Der verbleibende Kandidat nun hatte bereits am Wahltag den Staatsapparat gewarnt, er trete das höchste Amt nur an, wenn Stimmenzahl und Wahlbeteiligung sich sehen lassen könnten. Die am Freitag mittag verkündeten Resultate enttäuschten nicht: 73,8 Prozent der Stimmen sollen demnach für Bouteflika abgegeben worden sein, bei einer Wahlbeteiligung von offiziell 60,25 Prozent. Dies entspräche 7,5 Millionen Stimmen und damit einer höheren Anzahl von Wählern, als sein Amtsvorgänger Zéroual im November 1995 erreicht hatte. Der hatte sein Ergebnis von sieben Millionen immerhin bei einem Wahlgang geholt, der zwar nicht frei von Fälschung, aber von einer massenhaften und euphorischen Mobilisierung der Wähler (auch in der französischen Emigration) begleitet war. Von der damals nach vier Jahren Krise und Massakern aufkeimenden Hoffnung war diesmal nichts zu verspüren.

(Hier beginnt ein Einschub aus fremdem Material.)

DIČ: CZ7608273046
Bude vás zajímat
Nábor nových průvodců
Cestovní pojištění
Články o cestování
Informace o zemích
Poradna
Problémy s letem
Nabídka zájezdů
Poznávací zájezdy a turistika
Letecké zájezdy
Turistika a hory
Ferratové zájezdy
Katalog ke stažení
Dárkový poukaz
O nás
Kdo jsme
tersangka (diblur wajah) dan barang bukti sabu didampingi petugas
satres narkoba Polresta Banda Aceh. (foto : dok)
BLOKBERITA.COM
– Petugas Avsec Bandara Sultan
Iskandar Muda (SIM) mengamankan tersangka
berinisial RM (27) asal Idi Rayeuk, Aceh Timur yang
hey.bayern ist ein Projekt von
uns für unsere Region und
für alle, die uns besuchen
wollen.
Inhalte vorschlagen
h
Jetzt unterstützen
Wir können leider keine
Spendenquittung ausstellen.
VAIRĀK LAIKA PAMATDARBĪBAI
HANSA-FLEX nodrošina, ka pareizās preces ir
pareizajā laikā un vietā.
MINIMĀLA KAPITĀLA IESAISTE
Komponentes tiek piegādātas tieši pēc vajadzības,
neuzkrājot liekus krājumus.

Von den zurückgetretenen Kandidaten schnitt Ahmed Talib Ibrahimi am besten ab. Wie der neue Präsident Bouteflika kommt er aus der Nomenklatura der realsozialistisch-antikolonialen Einheitspartei FLN (Nationale Befreiungsfront), trat aber in diesem Jahr als Kandidat der islamischen Fundamentalisten - unterstützt von der verbotenen Islamischen Heilsfront (FIS) - an. Nach den offiziellen Angaben erhielt der Ex-Kandidat Talib Ibrahimi 12,5 Prozent der Stimmen, gefolgt von dem radikalen Islamisten Abdallah Djaballah, der vier Prozent erreichte.

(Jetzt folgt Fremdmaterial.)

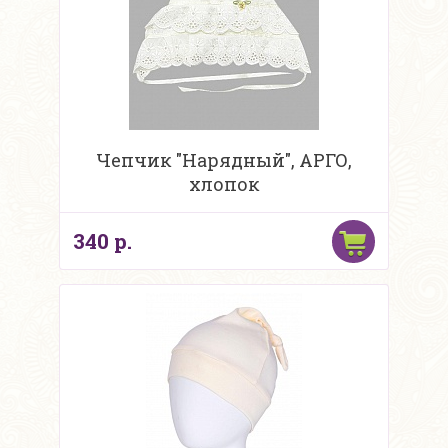
Чепчик "Нарядный", АРГО,
хлопок
340 р.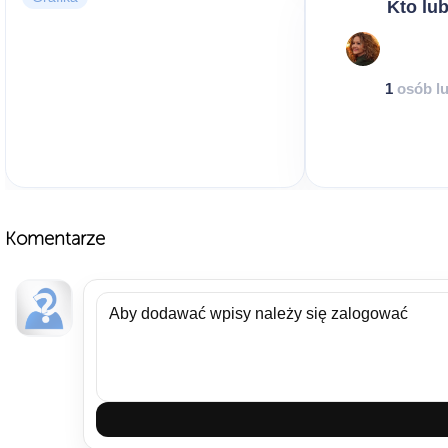
Kto lub
1
osób lu
Komentarze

Mit fast zwei Millionen Wählern entfielen nach diesen Angaben die meisten abgegebenen Oppositionsstimmen auf zwei islamistische Kandidaten. In Wirklichkeit aber kann zumindest im aktuellen Kontext - in dem die offiziellen Wahlresultate keinerlei Realitätsgehalt für sich beanspruchen können - das veröffentlichte Ergebnis eher als Versuch der militärischen Machtelite gedeutet werden, den islamischen Fundamentalismus zur einzigen Opposition aufzubauen. Damit könnte sie den Anschein erwecken, es bestehe nur die Wahl zwischen Militärs und Fundamentalisten - oder die Möglichkeit eines Kompromisses zwischen beiden.

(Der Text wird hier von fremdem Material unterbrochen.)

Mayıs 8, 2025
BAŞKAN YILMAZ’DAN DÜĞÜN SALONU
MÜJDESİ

Tatsächlich besteht mit Bouteflika als Präsident die Aussicht auf einen möglichen Kompromiß zwischen Militärs und Anhängern einer Islamischen Republik. Bouteflika hatte 1965 zu den Nutznießern des Militärputsches unter Oberst Boumedienne gehört, mit dem der linke Flügel der nationalen Befreiungsbewegung FLN ausgeschaltet worden war. 1978 war Bouteflika zeitweise als Nachfolger des verstorbenen Präsidenten Boumedienne gehandelt worden. Doch die Generäle entschieden anders und machten den leicht manipulierbaren Chadli Bendjedid zum Staatschef. 1994, als die Generäle zwei Jahre nach einem neuen Präsidenten anstelle des ermordeten Amtsinhabers Mohammed Boudiaf gesucht hatten, fiel ihre Wahl auf Bouteflika. Doch dieses Mal wollte der nicht - weil die Militärs ihm nicht zugestehen wollten, den (Anfang 1992 verbotenen) FIS an Gesprächen für eine politische Konsenslösung zu beteiligen.

Im zurückliegenden Wahlkampf hat Bouteflika dies mehrfach betont und seine Bereitschaft unterstrichen, "mit allen" zu reden, auch mit "den Männern in den Bergen", den Angehörigen bewaffneter islamistischer Gruppen. Ferner stellte Bouteflika die Möglichkeit einer Generalamnestie in Aussicht - allerdings mit dem vorsichtigen Hinweis, hierfür sei ein Referendum unabdingbar. Weniger sanfte Worte fand er im Wahlkampf für Journalisten ("Klatschweiber im Dampfbad") oder für seinen Gegenkandidaten Ait-Ahmed, den er als "Zionisten" beschimpfte.

Beobachter wie der FLN-Historiker Mohammed Harbi vermuten, Bouteflika werde in Zukunft weniger leicht durch die Generäle manipulierbar sein als seine Vorgänger, da er der bisherigen kollegialen Führung durch die Militärs eine Art "Cäsaren-Regime" vorziehe.

Am Freitag publizierte eine Gruppe "freier Offiziere" in Algier Angaben über die tatsächliche Wahlbeteiligung, die sie mit 23,03 Prozent bezifferten. Ein Kennzeichen für Risse innerhalb der Armee? Oder aber, wie manche Beobachter vermuten, ein Versuch des Militärs, Bouteflika frühzeitig an die Kandare zu nehmen und vor Alleingängen zu warnen? Das ist derzeit unklar, ebenso wie die Mobilisierungsfähigkeit der zurückgetretenen Kandidaten. Eine Protestdemonstration gegen die Wahlfarce am Freitag wurde von den Behörden verboten und angesichts einer beeindruckenden Mobilisierung von Anti-Aufstands-Einheiten auch von den Veranstaltern abgeblasen.

Ein nächster Protestmarsch ist nun für den 26. April angesetzt.